[Records from a collection]
═══

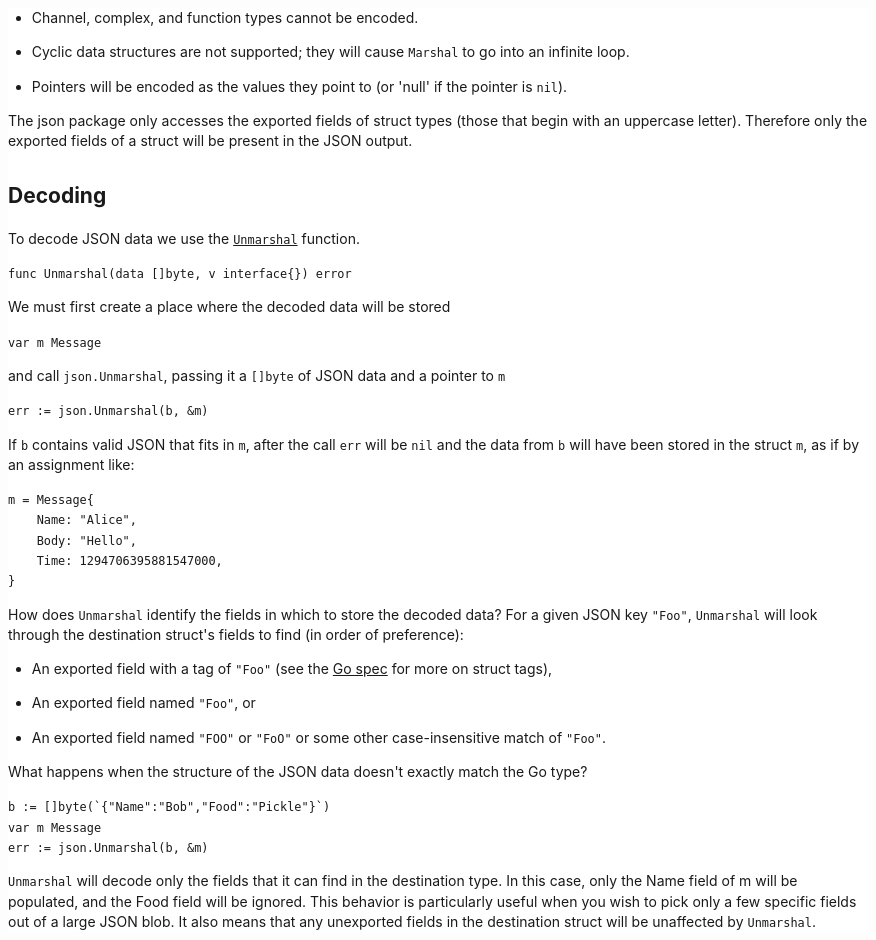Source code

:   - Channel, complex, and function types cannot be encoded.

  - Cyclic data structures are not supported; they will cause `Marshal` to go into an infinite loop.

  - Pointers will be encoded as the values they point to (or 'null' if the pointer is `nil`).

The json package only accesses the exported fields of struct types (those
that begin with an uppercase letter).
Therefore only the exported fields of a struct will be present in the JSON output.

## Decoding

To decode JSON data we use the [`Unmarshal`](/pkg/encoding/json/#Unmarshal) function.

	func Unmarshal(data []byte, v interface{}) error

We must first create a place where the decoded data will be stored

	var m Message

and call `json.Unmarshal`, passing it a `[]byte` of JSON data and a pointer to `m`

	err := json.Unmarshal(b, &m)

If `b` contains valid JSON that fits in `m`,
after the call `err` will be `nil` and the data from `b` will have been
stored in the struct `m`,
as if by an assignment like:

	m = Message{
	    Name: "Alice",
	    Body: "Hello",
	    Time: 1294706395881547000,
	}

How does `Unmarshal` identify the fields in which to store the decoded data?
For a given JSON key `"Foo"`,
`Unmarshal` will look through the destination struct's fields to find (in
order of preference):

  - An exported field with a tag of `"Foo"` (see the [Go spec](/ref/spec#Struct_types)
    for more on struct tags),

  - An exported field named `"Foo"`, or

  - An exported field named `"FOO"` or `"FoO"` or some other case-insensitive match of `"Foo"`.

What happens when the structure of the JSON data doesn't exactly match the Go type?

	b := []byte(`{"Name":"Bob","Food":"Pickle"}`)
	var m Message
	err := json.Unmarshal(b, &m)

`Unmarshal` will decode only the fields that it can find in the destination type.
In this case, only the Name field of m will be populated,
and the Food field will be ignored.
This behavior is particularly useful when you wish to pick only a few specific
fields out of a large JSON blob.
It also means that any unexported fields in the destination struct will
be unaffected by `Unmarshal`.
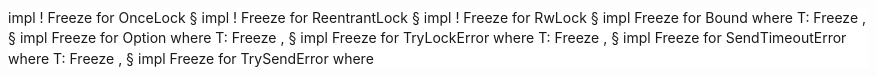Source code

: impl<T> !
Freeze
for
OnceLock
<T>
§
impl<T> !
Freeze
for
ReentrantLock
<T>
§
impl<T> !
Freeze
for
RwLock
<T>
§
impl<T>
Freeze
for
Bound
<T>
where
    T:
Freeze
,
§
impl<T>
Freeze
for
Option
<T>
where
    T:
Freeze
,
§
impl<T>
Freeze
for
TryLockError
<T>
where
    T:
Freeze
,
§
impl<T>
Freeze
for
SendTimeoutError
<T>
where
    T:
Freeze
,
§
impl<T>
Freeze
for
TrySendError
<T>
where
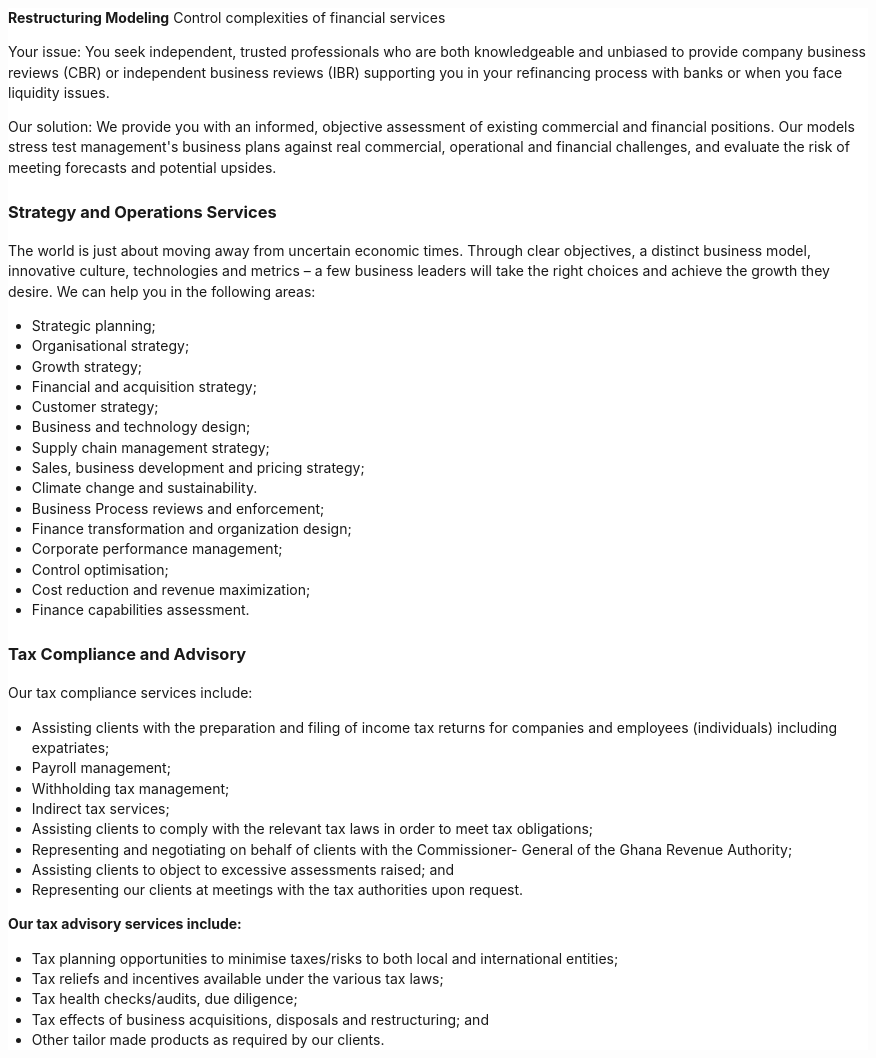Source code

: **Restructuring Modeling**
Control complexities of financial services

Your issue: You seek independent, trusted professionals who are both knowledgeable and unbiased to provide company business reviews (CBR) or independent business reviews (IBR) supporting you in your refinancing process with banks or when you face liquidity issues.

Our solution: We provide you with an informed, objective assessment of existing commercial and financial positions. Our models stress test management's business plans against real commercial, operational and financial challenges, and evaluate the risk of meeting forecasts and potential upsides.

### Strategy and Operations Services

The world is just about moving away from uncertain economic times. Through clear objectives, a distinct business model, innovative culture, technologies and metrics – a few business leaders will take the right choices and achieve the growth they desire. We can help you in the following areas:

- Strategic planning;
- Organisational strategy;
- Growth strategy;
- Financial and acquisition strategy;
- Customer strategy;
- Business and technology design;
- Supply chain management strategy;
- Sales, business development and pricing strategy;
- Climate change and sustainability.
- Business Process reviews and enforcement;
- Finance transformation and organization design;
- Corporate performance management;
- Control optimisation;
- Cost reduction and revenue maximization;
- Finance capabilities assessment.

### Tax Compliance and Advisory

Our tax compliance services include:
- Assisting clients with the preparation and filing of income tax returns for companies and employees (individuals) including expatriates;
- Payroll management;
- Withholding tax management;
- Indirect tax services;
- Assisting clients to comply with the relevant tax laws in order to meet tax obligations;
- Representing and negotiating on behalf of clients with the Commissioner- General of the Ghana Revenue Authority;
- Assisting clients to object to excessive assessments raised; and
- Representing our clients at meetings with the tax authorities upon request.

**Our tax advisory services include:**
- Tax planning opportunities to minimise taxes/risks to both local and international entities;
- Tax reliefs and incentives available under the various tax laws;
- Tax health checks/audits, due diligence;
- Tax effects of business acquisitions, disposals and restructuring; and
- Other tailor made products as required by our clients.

═══

PROBLEM DETAILS » Each line of the entries where the string "Food" occurs should be shown.

WRITTEN ANSWER »
	b := []byte(`{"Name":"Bob","Food":"Pickle"}`)
and the Food field will be ignored.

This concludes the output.